Assigned task - Rewrite the data, from its first line through the line containing "ldre filmaffischer", inclusive, as a Markdown table with the columns Row and Data line, leaving out any blank lines.

◆ ◆ ◆ ◆

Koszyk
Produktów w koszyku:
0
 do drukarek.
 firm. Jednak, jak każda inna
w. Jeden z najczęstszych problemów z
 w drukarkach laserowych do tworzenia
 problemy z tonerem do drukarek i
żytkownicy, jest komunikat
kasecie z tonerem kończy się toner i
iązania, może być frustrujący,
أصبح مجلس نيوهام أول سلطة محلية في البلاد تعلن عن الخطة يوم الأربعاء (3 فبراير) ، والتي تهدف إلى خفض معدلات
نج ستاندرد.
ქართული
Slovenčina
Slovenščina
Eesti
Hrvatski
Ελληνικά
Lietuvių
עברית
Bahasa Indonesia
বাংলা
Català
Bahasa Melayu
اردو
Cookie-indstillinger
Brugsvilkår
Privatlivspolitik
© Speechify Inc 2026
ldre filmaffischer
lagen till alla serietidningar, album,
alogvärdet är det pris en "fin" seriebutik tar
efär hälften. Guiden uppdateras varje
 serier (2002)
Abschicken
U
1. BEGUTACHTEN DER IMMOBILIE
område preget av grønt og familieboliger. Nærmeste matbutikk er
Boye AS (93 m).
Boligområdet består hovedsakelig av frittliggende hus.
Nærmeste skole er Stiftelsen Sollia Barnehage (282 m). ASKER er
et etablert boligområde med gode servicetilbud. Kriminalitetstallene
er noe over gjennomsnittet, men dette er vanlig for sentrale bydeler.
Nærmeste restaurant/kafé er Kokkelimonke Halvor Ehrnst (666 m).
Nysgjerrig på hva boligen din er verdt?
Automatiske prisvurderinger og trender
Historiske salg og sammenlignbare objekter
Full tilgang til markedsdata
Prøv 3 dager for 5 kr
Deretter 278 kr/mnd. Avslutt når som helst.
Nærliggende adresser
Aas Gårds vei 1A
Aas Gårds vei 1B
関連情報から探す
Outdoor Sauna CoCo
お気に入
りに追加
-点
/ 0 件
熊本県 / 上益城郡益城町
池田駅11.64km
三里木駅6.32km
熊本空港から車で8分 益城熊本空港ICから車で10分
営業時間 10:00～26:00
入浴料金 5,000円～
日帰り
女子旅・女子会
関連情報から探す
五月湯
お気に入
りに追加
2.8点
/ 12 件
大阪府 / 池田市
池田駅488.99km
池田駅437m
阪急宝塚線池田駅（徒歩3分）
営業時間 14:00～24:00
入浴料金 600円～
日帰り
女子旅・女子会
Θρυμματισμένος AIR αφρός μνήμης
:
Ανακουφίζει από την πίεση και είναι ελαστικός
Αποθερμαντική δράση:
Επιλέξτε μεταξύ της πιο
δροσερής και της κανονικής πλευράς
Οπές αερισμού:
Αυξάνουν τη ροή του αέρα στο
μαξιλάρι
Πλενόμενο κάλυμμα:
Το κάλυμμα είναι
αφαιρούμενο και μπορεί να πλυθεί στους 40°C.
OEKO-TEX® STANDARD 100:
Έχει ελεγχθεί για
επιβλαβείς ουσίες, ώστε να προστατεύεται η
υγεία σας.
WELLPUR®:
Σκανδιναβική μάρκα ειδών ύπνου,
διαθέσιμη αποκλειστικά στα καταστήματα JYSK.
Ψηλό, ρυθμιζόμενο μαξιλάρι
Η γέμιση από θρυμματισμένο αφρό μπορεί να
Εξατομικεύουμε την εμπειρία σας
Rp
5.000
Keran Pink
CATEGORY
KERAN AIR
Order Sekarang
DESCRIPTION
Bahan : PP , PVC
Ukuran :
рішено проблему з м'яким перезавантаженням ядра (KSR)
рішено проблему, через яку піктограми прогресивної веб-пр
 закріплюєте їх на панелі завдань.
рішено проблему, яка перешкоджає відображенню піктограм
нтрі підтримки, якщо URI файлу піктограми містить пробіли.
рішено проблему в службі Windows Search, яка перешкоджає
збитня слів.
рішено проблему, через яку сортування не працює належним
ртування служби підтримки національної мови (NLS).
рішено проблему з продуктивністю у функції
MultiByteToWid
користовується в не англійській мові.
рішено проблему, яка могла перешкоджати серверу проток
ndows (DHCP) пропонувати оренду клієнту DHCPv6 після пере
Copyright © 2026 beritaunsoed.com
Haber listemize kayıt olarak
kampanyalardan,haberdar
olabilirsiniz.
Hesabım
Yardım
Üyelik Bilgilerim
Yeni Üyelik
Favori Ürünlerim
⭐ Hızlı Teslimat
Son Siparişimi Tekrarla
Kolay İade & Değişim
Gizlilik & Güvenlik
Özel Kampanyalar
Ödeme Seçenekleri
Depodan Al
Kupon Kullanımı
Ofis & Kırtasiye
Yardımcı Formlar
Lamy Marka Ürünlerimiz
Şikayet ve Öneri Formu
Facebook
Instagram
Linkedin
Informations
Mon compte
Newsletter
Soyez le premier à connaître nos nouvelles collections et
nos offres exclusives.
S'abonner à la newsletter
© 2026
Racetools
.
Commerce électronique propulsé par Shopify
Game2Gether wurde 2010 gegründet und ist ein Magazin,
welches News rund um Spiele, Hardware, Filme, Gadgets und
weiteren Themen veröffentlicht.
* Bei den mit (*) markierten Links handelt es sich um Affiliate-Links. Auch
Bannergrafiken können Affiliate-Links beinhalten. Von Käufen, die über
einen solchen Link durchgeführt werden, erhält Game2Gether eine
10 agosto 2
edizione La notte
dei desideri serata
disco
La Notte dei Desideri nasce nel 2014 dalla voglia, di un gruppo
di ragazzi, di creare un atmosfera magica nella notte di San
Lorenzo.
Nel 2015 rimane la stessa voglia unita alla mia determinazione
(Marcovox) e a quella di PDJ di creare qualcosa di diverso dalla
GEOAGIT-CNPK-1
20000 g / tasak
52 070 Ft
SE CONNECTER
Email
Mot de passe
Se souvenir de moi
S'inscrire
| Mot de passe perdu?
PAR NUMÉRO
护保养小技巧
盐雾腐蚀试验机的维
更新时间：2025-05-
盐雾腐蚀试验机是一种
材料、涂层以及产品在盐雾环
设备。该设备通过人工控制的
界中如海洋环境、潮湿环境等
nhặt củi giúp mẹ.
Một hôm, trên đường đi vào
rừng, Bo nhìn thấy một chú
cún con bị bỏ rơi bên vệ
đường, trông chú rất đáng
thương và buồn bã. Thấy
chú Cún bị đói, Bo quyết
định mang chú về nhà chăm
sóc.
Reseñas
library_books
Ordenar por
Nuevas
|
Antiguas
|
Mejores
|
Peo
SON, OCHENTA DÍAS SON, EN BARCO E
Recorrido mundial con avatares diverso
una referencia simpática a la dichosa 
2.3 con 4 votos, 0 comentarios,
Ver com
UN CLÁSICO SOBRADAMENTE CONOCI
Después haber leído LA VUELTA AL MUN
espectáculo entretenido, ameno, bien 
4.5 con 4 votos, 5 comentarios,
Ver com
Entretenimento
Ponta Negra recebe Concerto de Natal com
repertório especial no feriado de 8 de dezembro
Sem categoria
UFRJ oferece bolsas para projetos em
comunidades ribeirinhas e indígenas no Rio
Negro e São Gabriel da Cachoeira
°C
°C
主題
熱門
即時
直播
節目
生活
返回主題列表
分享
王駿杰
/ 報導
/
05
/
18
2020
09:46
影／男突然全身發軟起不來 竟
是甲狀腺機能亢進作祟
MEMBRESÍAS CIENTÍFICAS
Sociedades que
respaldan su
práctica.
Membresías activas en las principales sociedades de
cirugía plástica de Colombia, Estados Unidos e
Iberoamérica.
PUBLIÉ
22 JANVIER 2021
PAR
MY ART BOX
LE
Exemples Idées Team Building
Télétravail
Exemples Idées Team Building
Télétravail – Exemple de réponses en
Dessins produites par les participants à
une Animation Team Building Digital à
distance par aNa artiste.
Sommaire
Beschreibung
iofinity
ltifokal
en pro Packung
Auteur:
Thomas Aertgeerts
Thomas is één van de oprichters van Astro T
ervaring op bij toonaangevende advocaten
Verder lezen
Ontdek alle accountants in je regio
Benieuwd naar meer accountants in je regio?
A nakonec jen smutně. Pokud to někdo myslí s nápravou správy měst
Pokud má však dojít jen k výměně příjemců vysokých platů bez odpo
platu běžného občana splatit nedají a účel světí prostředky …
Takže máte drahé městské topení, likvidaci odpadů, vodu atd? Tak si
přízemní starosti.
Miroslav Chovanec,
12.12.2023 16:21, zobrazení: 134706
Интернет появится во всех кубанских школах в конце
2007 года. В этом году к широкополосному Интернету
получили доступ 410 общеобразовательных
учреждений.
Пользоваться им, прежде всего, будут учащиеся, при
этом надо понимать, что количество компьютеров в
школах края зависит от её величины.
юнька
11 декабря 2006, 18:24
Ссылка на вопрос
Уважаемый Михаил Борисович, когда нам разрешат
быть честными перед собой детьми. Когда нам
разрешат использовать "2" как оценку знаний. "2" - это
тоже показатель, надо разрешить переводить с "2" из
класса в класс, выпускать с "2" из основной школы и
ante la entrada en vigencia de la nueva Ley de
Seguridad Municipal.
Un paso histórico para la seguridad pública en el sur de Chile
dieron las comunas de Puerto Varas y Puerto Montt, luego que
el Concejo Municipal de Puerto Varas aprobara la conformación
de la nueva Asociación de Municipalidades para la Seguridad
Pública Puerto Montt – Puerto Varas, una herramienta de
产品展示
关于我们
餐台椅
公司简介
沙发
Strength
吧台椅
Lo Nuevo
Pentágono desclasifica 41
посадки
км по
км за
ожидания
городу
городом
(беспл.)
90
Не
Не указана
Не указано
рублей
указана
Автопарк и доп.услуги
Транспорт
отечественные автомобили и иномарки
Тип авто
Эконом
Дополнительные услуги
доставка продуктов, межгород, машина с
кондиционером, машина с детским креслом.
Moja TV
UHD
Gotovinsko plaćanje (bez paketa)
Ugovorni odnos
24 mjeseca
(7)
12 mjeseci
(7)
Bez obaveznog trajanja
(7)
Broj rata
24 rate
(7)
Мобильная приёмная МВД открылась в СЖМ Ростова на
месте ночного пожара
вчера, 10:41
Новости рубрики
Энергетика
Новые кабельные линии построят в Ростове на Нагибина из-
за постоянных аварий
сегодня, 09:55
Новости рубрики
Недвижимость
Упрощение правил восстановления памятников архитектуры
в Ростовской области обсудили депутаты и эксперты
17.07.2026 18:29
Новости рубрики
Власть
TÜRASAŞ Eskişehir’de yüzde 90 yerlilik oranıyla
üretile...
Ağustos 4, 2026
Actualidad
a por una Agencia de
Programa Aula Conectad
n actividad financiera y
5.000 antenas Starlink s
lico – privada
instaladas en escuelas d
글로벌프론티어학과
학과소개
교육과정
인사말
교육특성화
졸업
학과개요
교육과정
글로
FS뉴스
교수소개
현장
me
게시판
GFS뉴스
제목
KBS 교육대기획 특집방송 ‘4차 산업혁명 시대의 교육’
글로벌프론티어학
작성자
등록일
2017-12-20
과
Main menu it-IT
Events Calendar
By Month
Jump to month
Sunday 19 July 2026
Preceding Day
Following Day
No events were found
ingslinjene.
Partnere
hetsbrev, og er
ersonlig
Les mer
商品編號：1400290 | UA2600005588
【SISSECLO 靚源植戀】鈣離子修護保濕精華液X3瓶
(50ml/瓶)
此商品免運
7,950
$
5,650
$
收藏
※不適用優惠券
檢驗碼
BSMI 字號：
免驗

◆ ◆ ◆ ◆

Answer to this exercise -
| Row | Data line |
|---|---|
| 1 | Koszyk |
| 2 | Produktów w koszyku: |
| 3 | 0 |
| 4 |  do drukarek. |
| 5 |  firm. Jednak, jak każda inna |
| 6 | w. Jeden z najczęstszych problemów z |
| 7 |  w drukarkach laserowych do tworzenia |
| 8 |  problemy z tonerem do drukarek i |
| 9 | żytkownicy, jest komunikat |
| 10 | kasecie z tonerem kończy się toner i |
| 11 | iązania, może być frustrujący, |
| 12 | أصبح مجلس نيوهام أول سلطة محلية في البلاد تعلن عن الخطة يوم الأربعاء (3 فبراير) ، والتي تهدف إلى خفض معدلات |
| 13 | نج ستاندرد. |
| 14 | ქართული |
| 15 | Slovenčina |
| 16 | Slovenščina |
| 17 | Eesti |
| 18 | Hrvatski |
| 19 | Ελληνικά |
| 20 | Lietuvių |
| 21 | עברית |
| 22 | Bahasa Indonesia |
| 23 | বাংলা |
| 24 | Català |
| 25 | Bahasa Melayu |
| 26 | اردو |
| 27 | Cookie-indstillinger |
| 28 | Brugsvilkår |
| 29 | Privatlivspolitik |
| 30 | © Speechify Inc 2026 |
| 31 | ldre filmaffischer |